*Arbeitsauftrag:* Setze den Seitentext über den Bau der Mercedes-Benz-Vertriebszentrale in Friedrichshain im Anschluss an seinen letzten Satz fort.
----- Seitentext -----
Berlin - Die Baugrube ist schon ausgehoben, am Mittwoch wurde der Grundstein gelegt für die Vertriebszentrale von Mercedes-Benz in Friedrichshain. Sie entsteht gegenüber der East Side Gallery, auf einer Brache neben der Großarena am Ostbahnhof. Ab Mitte 2013 sollen dort rund 1.200 Mercedes-Mitarbeiter arbeiten, die bislang auf vier Standorte in der Stadt, darunter am Potsdamer Platz, verteilt sind. Der Komplex aus dem 51-Meter-Turm nebst drei flacheren Gebäuden ist die erste Investition auf dem Areal um die O2 World.

Dass der Autokonzern mit dem Stern sich im Kernland der Grünen, in Friedrichshain-Kreuzberg, niederlässt, hat dort nicht nur Freude ausgelöst. Der grüne Bürgermeister Franz Schulz bekannte öffentlich, er halte die Autoindustrie für eine sterbende Branche. Auch seine Partei ärgerte den Investor, als sie (allerdings vergeblich) versuchte, den seit 2004 gültigen Bebauungsplan zu kippen, um das Hochhaus zu verhindern. Schließlich sind im Mediaspree-Bereich Hochhäuser bei vielen verpönt. Umso vehementer lobte am Mittwoch Bernhard Hansen, Chef des Investors CA Immo, „all jene Politiker, die zu dem stehen, was sie mal beschlossen haben“. SPD-Vizebürgermeister Peter Beckers lobte zurück und sprach die Hoffnung auf positive Impulse für seinen Bezirk aus, zum Beispiel beim Thema Elektro-Mobilität.
----- Bereitgestellte Daten -----
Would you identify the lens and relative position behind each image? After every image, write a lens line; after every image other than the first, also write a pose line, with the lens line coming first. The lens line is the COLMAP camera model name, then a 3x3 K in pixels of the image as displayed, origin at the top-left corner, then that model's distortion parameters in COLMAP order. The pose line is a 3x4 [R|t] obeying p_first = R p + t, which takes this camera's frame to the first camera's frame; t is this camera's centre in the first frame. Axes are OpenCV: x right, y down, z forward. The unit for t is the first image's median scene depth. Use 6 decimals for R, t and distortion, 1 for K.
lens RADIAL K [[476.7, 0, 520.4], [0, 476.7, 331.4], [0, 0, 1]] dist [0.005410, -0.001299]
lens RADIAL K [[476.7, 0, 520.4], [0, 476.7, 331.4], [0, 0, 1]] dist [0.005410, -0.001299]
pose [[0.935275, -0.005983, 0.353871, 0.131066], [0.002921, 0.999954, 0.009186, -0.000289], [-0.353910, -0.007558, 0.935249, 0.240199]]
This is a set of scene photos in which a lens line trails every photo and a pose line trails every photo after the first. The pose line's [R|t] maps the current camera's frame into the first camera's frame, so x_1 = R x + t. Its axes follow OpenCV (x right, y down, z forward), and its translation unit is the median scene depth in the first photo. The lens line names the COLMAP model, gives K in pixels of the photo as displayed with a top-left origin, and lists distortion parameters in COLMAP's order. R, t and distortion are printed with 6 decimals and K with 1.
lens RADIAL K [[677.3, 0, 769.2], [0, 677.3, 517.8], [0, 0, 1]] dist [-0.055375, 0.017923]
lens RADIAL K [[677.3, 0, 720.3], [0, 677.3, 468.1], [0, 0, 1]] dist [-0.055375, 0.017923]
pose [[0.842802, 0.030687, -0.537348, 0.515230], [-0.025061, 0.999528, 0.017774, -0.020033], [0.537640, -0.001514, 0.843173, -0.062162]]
-----
----- Bereitgestellte Daten -----
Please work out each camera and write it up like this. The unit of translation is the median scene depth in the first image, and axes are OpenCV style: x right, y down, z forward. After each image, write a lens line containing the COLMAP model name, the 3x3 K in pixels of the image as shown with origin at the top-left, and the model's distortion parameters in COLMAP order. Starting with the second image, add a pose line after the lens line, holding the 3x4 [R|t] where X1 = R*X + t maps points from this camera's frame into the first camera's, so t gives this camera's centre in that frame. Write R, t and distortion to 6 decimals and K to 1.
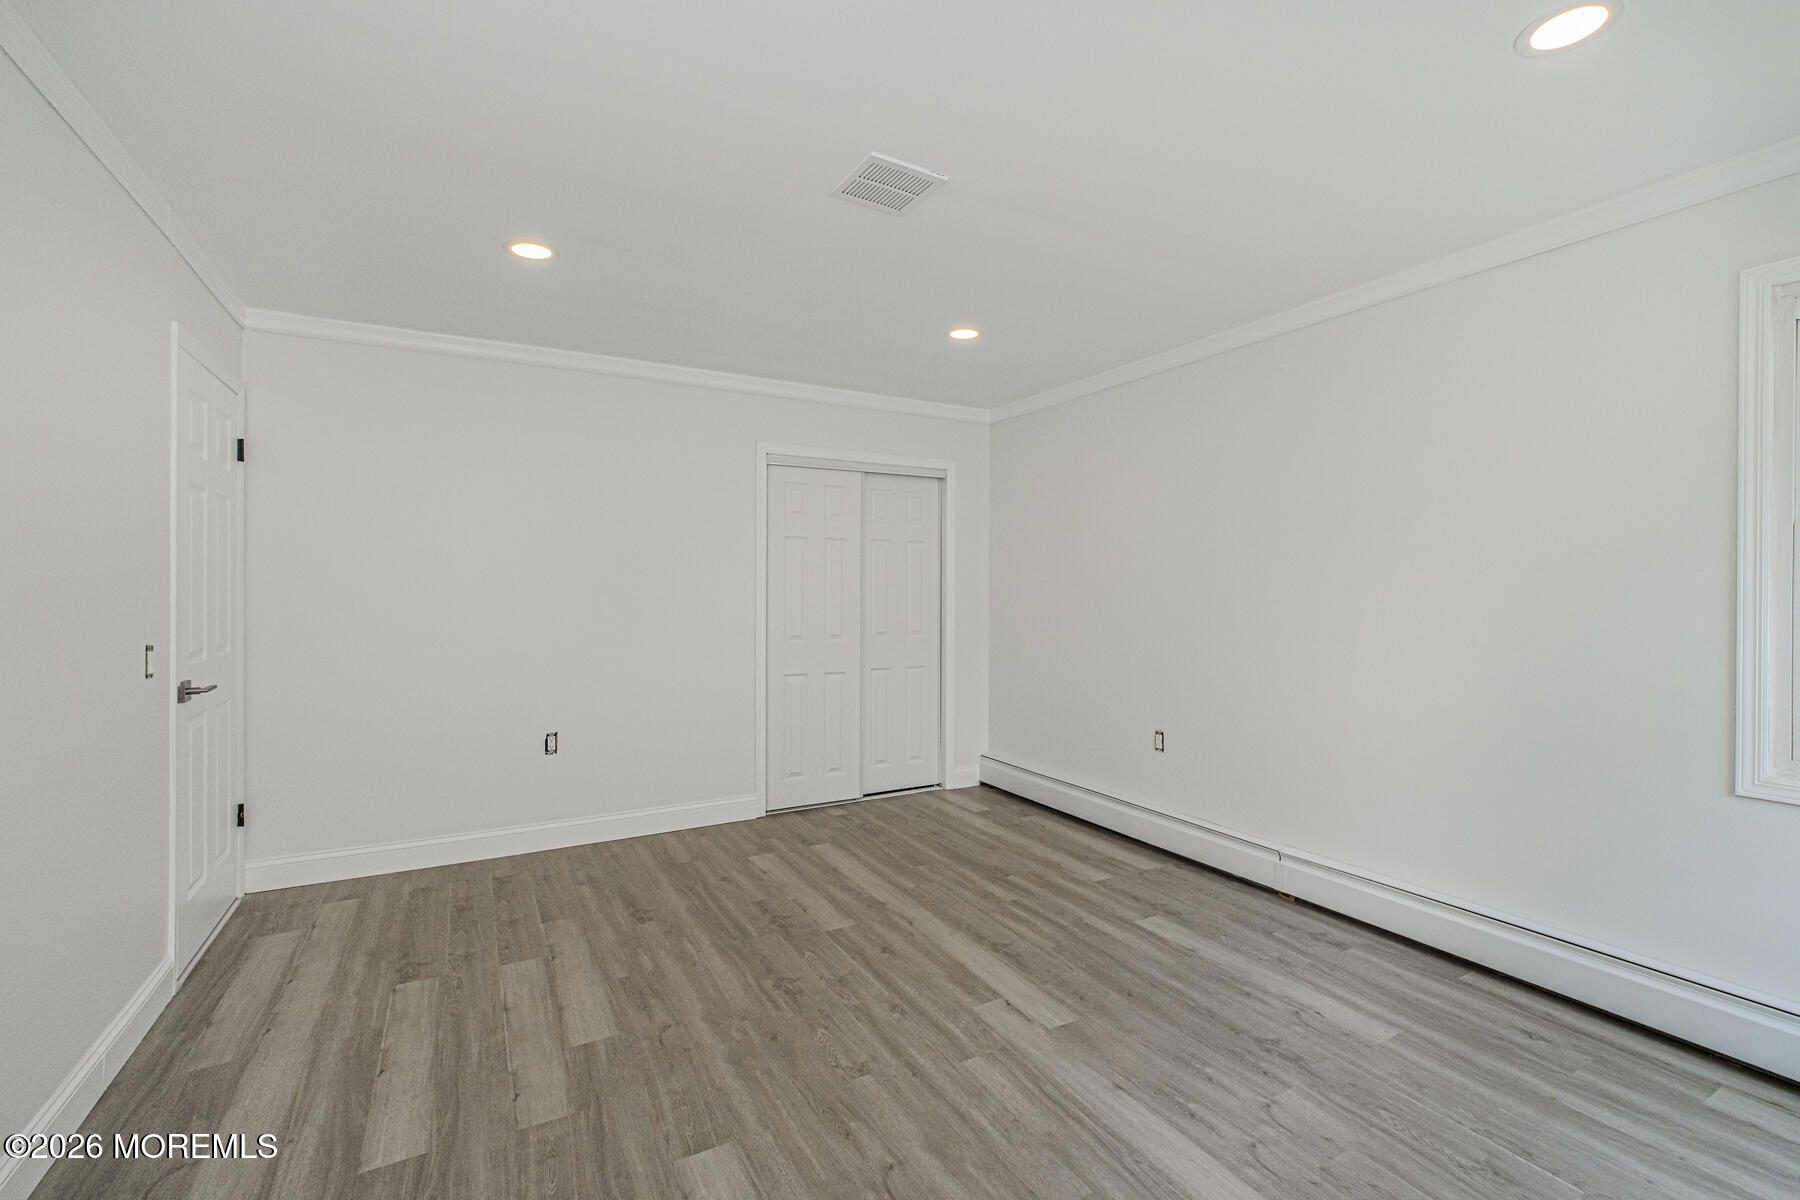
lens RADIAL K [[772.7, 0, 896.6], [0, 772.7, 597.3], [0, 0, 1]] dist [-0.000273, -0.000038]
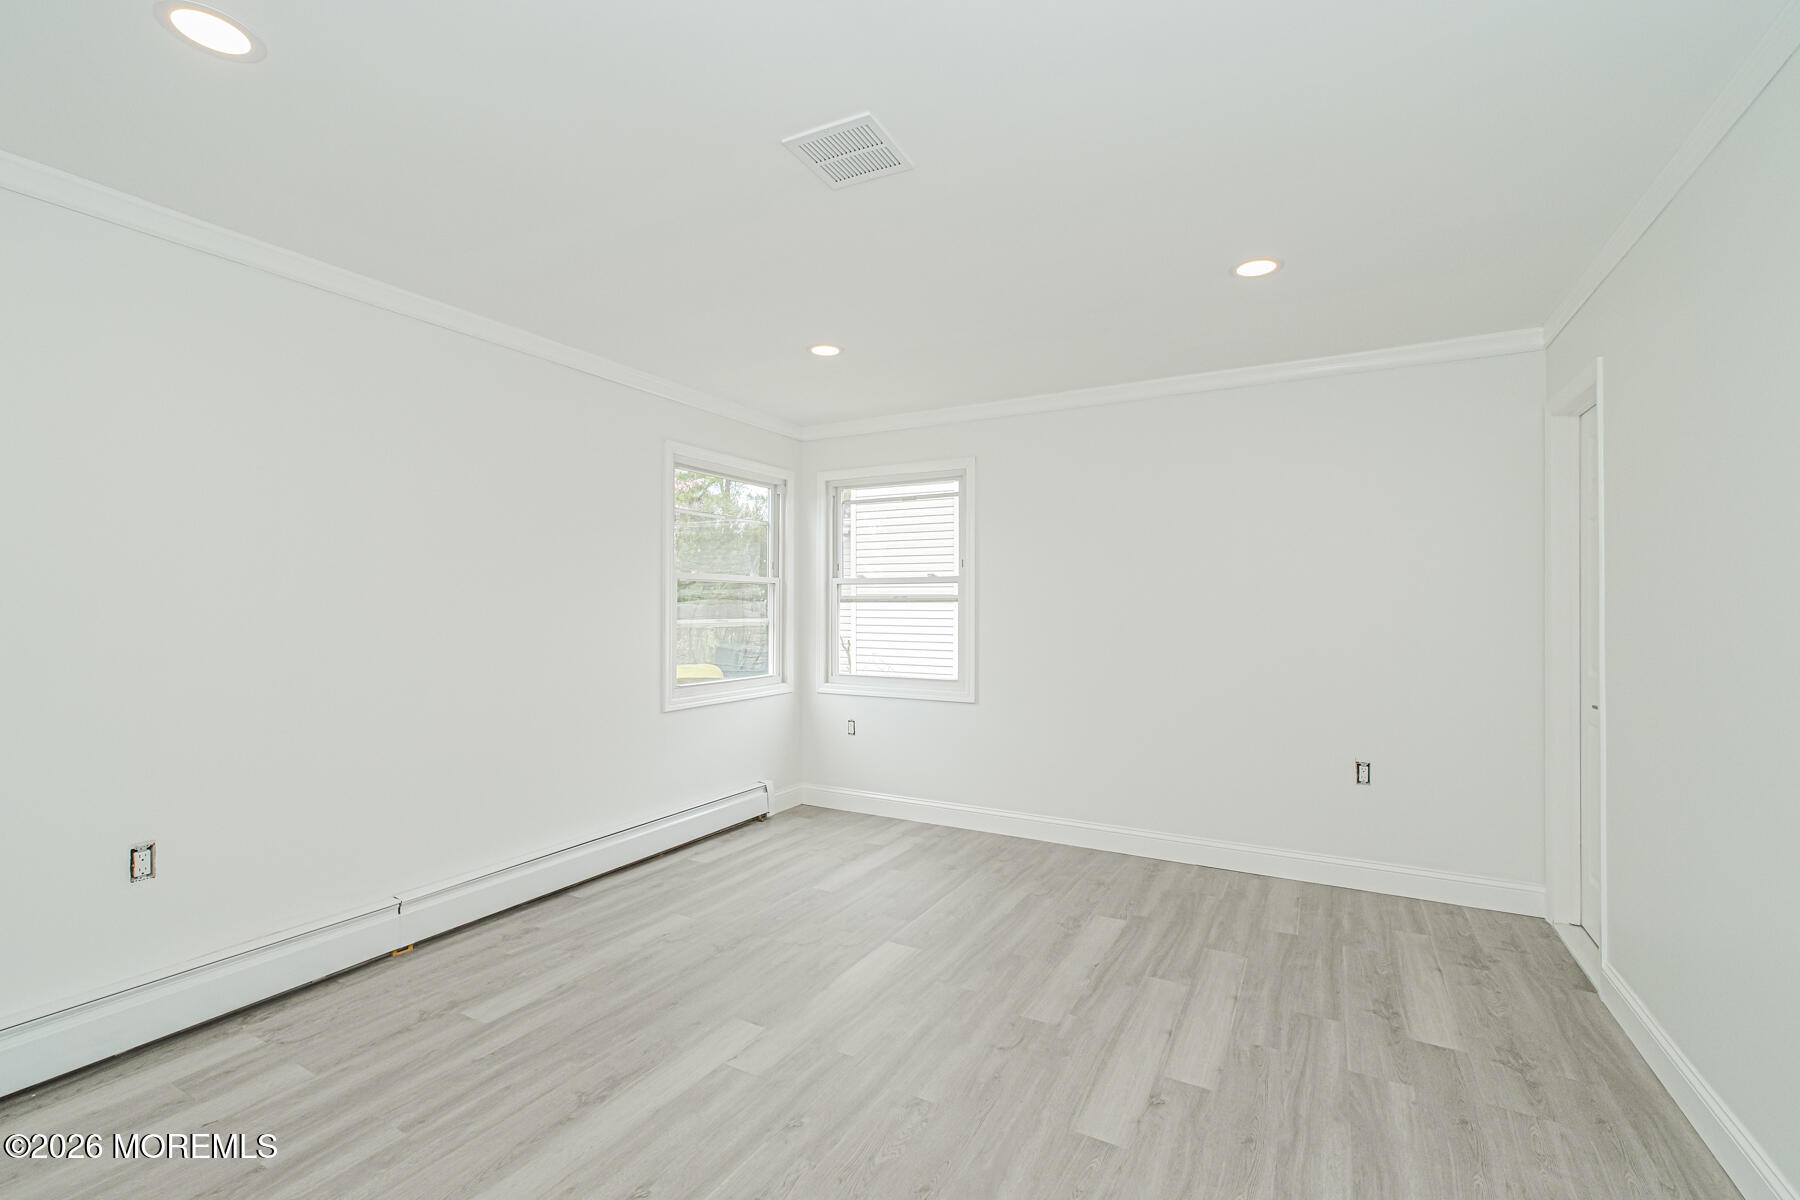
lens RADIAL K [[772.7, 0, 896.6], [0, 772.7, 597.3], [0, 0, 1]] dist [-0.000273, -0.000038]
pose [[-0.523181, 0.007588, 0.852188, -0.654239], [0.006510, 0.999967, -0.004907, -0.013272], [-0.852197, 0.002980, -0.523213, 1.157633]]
-----
*Lösungsteil:*
Auch für die weitere Bebauung auf dem Areal wird das Hochhaus laut Senatsbaudirektorin Regula Lüscher Impulse geben. Sie hatte grundlegende Änderungen an der Fassade durchgesetzt. Diese wird feingliedriger und erhält doppelte Scheiben. Die äußeren sind beweglich und erzeugen je nach Sonnenstand Lichtreflexe „wie ein Kristall“.